The closest we come to a statement of intent and commitment by and for all our citizens is the Canadian Charter of Rights and Freedoms. This has supplanted the British North American Act of 1867 which limited itself to the distribution of powers between the federal Parliament and the provinces. The Charter is now the supreme law in Canada and gives the Supreme Court of Canada power to protect people and companies from unacceptable actions of federal and provincial governments and their agencies. No other law can violate the Charter Rights — except, of course, those rights which can be excluded under Section 33 Notwithstanding Clause.

The issue then is what rights can be violated by invoking this clause. Quebec has recently enacted legislation which strips the Çharter’s language rights protection of its English speaking citizens. This action is in direct contravention of the Charter as the Charter specifically excludes language rights sections 16 to 23 from the application of the Notwithstanding Clause. 

When the Charter was adopted, Prime Minster Pierre Elliott Trudeau envisioned Canada as a multinational federal state. In his view ‘a nation is the guardian of certain very positive qualities; a cultural heritage, common heritages, a community awareness and historical continuity. (A province) did not need absolute sovereignty to cultivate its national character’ He opposed a Quebec nationalism that sought political sovereignty.

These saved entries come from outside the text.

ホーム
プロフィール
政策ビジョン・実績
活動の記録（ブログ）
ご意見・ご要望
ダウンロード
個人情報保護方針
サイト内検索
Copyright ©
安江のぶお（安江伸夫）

Notwithstanding that conceptualization, the limits of Quebec sovereignty remain an issue that our present federal government has allowed to fester despite two House of Commons motions recognizing that ‘the Quebecois form a nation within a united Canada’.  It is a portion of Quebec citizens (the descendants of Les Filles Du Roy) that was recognized as a nation, not the province.

And so we come to the future of Canada. If the fundamental rights of Canadians become ultimately subject to individual Provincial governments’ laws and regulations, we will no longer be a country. Rather we will revert to being a Confederation — a rather loose Common Market Alliance.

That might suit the political ambitions of Premiers’ Legault, Moe and Smith. But is this what Canadians lying in Flanders’ Fields gave their lives for?